**Exercise 1**.
Could you put the records into a numbered list, starting at the line that contains "Web Sitemiz" and ending at the last line of the records, both included? Leave out blank lines and the pictures.

8. An apparatus for damping surges of gaseous component to a system for destroying gaseous component, said apparatus comprising:
a conduit assembly positioned to provide fluid communication between a source of surges of gaseous component and a system for destroying gaseous component;
a restrictor valve located in said conduit assembly downstream from the source of surges of gaseous component and having a first position in which gaseous component flows substantially freely in said conduit assembly across said restrictor valve and a second position in which said restrictor valve provides an increased restriction on the flow of gaseous component through said conduit assembly relative to the first position of said restrictor valve;
an accumulator in fluid communication with said conduit assembly upstream of said restrictor valve, said accumulator located and adapted to hold gaseous component from the source of surges of gaseous component when the restrictor valve is at the second position, said accumulator including a single passageway in fluid communication with said conduit assembly through which gaseous component enters and exits, a flexible bag defining a chamber adapted for holding gaseous component from the source of surges of gaseous component, and a rigid box which substantially surrounds said flexible bag; and
a surge valve in said conduit assembly upstream of said accumulator, said surge valve being adapted to be opened to provide a surge of gaseous component to said conduit assembly from the source of surges of gaseous component, said surge valve being adapted to open in response to a signal from a control module and said restrictor valve being adapted to be moved to said second position in response to the same signal.
Description
BACKGROUND OF THE INVENTION

The present invention relates to apparatus and methods for damping surges, for example, velocity surges and/or pressure surges and/or concentration surges, of gaseous component, for example, volatile organic compounds (VOC), to a system for destroying gaseous component, for example, a thermal oxidizer. In particular, the present invention relates to apparatus and methods for damping surges of gaseous component to facilitate the operation of a system in which the gaseous component is destroyed, and preferably is made more environmentally acceptable.

A large body of technology has been developed directed to systems for reducing emissions of gaseous components, such as VOC, to the atmosphere. In many of these systems, the gaseous component is destroyed and/or rendered more environmentally acceptable. For example, the gaseous component is placed in a thermal oxidizer with oxygen at a sufficiently high temperature to facilitate the combustion of the gaseous component, for example, to carbon dioxide and water. At steady state operation, in which the amount of gaseous component to be destroyed is maintained substantially constant, such destruction systems are very effective and efficient in greatly reducing atmospheric emissions of gaseous component, e.g., VOC.

**Materials provided**.
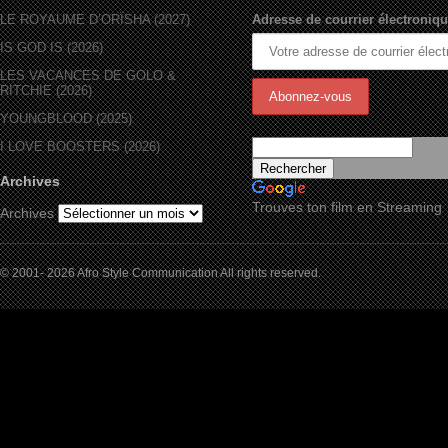
LE ROYAUME D’ORÏSHA (2027)
Adresse de courrier électroniqu
IS GOD IS (2026)
LES VACANCES DE GOLO &
RITCHIE (2026)
YOUNGBLOOD (2025)
I LOVE BOOSTERS (2026)
Archives
Trouves ton film en Streaming
Archives
© 2001- 2026 Afro Style Communication All rights reserved.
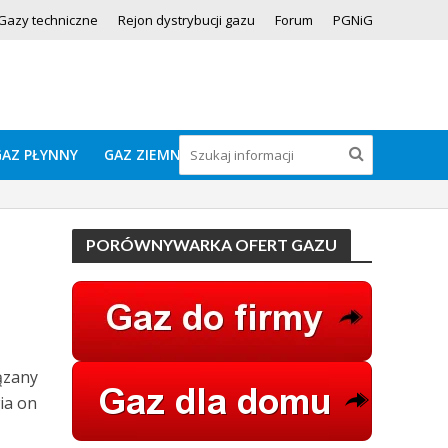
Gazy techniczne
Rejon dystrybucji gazu
Forum
PGNiG
GAZ PŁYNNY
GAZ ZIEMNY
PORÓWNYWARKA OFERT GAZU
ązany
ia on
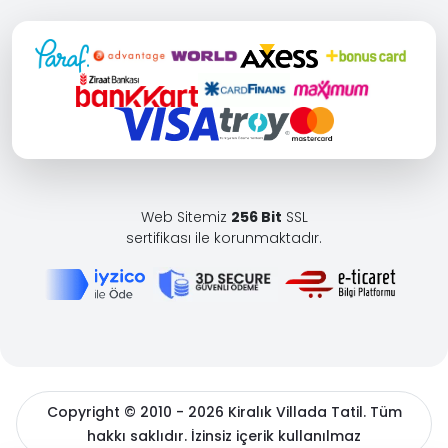
Web Sitemiz
256 Bit
SSL
sertifikası ile korunmaktadır.
Copyright © 2010 - 2026 Kiralık Villada Tatil. Tüm
hakkı saklıdır. İzinsiz içerik kullanılmaz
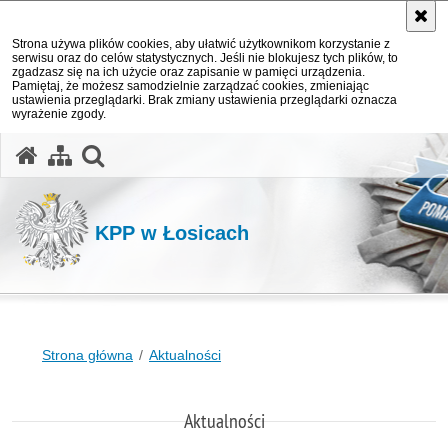
Strona używa plików cookies, aby ułatwić użytkownikom korzystanie z
serwisu oraz do celów statystycznych. Jeśli nie blokujesz tych plików, to
zgadzasz się na ich użycie oraz zapisanie w pamięci urządzenia.
Pamiętaj, że możesz samodzielnie zarządzać cookies, zmieniając
ustawienia przeglądarki. Brak zmiany ustawienia przeglądarki oznacza
wyrażenie zgody.
otwórz wyszukiwarkę
KPP w Łosicach
Strona główna
Aktualności
Aktualności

**Exercise 2**.
In the patent excerpt on damping gas surges, why is the gaseous component placed in a thermal oxidizer with oxygen at a sufficiently high temperature?

**Exercise output 1**.
1. Web Sitemiz
2. 256 Bit
3. SSL
4. sertifikası ile korunmaktadır.
5. Copyright © 2010 - 2026 Kiralık Villada Tatil. Tüm
6. hakkı saklıdır. İzinsiz içerik kullanılmaz
7. Strona używa plików cookies, aby ułatwić użytkownikom korzystanie z
8. serwisu oraz do celów statystycznych. Jeśli nie blokujesz tych plików, to
9. zgadzasz się na ich użycie oraz zapisanie w pamięci urządzenia.
10. Pamiętaj, że możesz samodzielnie zarządzać cookies, zmieniając
11. ustawienia przeglądarki. Brak zmiany ustawienia przeglądarki oznacza
12. wyrażenie zgody.
13. otwórz wyszukiwarkę
14. KPP w Łosicach
15. Strona główna
16. Aktualności
17. Aktualności

**Exercise output 2**.
This is done to facilitate the combustion of the gaseous component, for example, to carbon dioxide and water. The gaseous component is thereby destroyed and/or rendered more environmentally acceptable.